Brief
Copy the material below word for word, from its first line through the line "order: Hemiptera", including both of those lines.

-- Begin --

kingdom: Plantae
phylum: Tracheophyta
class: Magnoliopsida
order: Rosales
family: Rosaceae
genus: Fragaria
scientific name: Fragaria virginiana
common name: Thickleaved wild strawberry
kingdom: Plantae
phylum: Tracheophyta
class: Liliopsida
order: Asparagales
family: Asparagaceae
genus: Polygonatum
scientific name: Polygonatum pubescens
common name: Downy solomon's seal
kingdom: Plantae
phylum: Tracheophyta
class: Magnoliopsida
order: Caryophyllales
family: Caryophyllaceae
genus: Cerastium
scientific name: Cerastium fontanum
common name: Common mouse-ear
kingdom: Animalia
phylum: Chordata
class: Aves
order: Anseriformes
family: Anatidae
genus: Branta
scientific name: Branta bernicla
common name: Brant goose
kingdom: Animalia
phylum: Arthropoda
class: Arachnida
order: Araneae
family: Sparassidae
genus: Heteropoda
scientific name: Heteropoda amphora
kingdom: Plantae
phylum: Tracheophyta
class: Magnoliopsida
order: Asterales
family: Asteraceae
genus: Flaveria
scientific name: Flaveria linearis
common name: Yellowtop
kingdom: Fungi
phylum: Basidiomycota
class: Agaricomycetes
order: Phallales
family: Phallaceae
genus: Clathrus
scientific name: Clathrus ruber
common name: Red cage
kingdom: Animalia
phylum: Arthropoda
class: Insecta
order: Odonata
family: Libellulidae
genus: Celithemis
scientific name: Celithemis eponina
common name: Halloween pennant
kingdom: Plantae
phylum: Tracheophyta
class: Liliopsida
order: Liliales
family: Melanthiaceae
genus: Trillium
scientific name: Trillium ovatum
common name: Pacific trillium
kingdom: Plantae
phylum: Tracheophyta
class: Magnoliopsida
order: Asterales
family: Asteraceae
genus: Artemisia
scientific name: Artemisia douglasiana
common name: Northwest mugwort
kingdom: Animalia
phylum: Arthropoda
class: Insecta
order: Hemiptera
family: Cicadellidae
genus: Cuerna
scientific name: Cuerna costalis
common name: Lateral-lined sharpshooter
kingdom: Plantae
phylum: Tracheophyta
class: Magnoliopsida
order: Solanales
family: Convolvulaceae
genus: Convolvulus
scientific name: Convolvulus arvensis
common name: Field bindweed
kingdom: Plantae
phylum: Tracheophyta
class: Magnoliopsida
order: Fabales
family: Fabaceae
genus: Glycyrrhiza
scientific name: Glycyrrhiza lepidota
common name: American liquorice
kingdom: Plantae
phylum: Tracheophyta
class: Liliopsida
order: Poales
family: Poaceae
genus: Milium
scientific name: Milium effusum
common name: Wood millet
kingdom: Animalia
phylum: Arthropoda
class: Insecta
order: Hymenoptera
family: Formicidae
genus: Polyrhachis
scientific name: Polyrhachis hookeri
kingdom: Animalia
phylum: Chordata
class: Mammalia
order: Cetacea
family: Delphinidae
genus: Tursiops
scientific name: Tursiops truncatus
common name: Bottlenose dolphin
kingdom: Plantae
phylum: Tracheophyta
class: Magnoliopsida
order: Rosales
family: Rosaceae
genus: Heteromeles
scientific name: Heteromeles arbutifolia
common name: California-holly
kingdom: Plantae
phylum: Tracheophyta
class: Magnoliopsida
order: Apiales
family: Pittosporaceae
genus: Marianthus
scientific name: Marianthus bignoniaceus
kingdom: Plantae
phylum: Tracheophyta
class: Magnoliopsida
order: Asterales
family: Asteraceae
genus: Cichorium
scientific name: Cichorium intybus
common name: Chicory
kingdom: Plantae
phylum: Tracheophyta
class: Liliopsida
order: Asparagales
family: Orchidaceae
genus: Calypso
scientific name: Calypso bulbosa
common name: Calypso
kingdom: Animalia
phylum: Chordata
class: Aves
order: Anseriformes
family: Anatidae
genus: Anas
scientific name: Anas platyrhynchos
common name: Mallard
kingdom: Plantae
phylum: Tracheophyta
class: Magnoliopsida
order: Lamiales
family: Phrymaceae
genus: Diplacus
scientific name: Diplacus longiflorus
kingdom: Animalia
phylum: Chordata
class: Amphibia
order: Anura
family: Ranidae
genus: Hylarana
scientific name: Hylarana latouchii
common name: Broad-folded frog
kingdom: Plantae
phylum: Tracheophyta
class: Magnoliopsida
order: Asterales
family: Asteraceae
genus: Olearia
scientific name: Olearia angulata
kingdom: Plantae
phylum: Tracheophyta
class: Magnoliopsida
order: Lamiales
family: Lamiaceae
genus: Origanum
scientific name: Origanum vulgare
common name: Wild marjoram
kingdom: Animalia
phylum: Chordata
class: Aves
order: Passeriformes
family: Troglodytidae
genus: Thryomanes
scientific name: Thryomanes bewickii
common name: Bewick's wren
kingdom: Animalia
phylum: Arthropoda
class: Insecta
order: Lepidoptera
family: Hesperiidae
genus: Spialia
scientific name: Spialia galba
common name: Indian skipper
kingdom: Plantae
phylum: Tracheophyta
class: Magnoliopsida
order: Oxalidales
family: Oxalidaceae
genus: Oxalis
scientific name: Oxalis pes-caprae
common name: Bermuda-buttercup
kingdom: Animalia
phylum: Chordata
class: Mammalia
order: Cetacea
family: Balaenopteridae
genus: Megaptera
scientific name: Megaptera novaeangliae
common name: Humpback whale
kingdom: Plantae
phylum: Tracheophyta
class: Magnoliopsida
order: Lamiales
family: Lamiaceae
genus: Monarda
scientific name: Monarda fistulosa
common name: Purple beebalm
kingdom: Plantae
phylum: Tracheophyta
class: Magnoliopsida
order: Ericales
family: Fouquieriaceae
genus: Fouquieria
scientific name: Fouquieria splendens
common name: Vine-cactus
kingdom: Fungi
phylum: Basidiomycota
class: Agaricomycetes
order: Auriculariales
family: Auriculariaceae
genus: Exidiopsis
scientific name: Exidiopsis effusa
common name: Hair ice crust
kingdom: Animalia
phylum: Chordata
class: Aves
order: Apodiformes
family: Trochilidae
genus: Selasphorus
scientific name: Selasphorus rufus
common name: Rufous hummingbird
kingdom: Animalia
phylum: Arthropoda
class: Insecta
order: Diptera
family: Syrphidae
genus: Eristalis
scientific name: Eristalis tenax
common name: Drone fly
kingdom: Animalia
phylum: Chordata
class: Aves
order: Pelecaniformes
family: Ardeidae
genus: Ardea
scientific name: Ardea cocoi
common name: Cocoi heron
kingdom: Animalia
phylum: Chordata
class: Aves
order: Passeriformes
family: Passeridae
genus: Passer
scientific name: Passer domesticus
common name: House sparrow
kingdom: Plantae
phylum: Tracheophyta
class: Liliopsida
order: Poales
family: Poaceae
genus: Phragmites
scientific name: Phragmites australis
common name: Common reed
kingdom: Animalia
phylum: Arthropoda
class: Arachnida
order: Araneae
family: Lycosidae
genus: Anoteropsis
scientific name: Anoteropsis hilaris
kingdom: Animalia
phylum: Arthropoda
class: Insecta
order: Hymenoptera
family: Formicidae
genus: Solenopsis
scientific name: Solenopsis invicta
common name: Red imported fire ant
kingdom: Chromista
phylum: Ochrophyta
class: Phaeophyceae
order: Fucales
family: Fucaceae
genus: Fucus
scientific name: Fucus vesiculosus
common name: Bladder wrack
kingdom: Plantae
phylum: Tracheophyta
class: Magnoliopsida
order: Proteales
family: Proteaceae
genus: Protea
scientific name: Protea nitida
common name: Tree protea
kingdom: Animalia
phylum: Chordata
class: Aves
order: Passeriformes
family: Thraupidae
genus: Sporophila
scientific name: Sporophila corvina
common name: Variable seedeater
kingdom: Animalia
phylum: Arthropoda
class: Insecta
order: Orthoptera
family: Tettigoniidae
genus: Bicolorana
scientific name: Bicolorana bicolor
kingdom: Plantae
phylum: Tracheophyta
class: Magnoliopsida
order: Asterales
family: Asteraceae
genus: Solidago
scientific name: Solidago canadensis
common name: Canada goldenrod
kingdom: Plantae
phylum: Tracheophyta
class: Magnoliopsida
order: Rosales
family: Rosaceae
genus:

-- End --

Written solution
kingdom: Plantae
phylum: Tracheophyta
class: Magnoliopsida
order: Rosales
family: Rosaceae
genus: Fragaria
scientific name: Fragaria virginiana
common name: Thickleaved wild strawberry
kingdom: Plantae
phylum: Tracheophyta
class: Liliopsida
order: Asparagales
family: Asparagaceae
genus: Polygonatum
scientific name: Polygonatum pubescens
common name: Downy solomon's seal
kingdom: Plantae
phylum: Tracheophyta
class: Magnoliopsida
order: Caryophyllales
family: Caryophyllaceae
genus: Cerastium
scientific name: Cerastium fontanum
common name: Common mouse-ear
kingdom: Animalia
phylum: Chordata
class: Aves
order: Anseriformes
family: Anatidae
genus: Branta
scientific name: Branta bernicla
common name: Brant goose
kingdom: Animalia
phylum: Arthropoda
class: Arachnida
order: Araneae
family: Sparassidae
genus: Heteropoda
scientific name: Heteropoda amphora
kingdom: Plantae
phylum: Tracheophyta
class: Magnoliopsida
order: Asterales
family: Asteraceae
genus: Flaveria
scientific name: Flaveria linearis
common name: Yellowtop
kingdom: Fungi
phylum: Basidiomycota
class: Agaricomycetes
order: Phallales
family: Phallaceae
genus: Clathrus
scientific name: Clathrus ruber
common name: Red cage
kingdom: Animalia
phylum: Arthropoda
class: Insecta
order: Odonata
family: Libellulidae
genus: Celithemis
scientific name: Celithemis eponina
common name: Halloween pennant
kingdom: Plantae
phylum: Tracheophyta
class: Liliopsida
order: Liliales
family: Melanthiaceae
genus: Trillium
scientific name: Trillium ovatum
common name: Pacific trillium
kingdom: Plantae
phylum: Tracheophyta
class: Magnoliopsida
order: Asterales
family: Asteraceae
genus: Artemisia
scientific name: Artemisia douglasiana
common name: Northwest mugwort
kingdom: Animalia
phylum: Arthropoda
class: Insecta
order: Hemiptera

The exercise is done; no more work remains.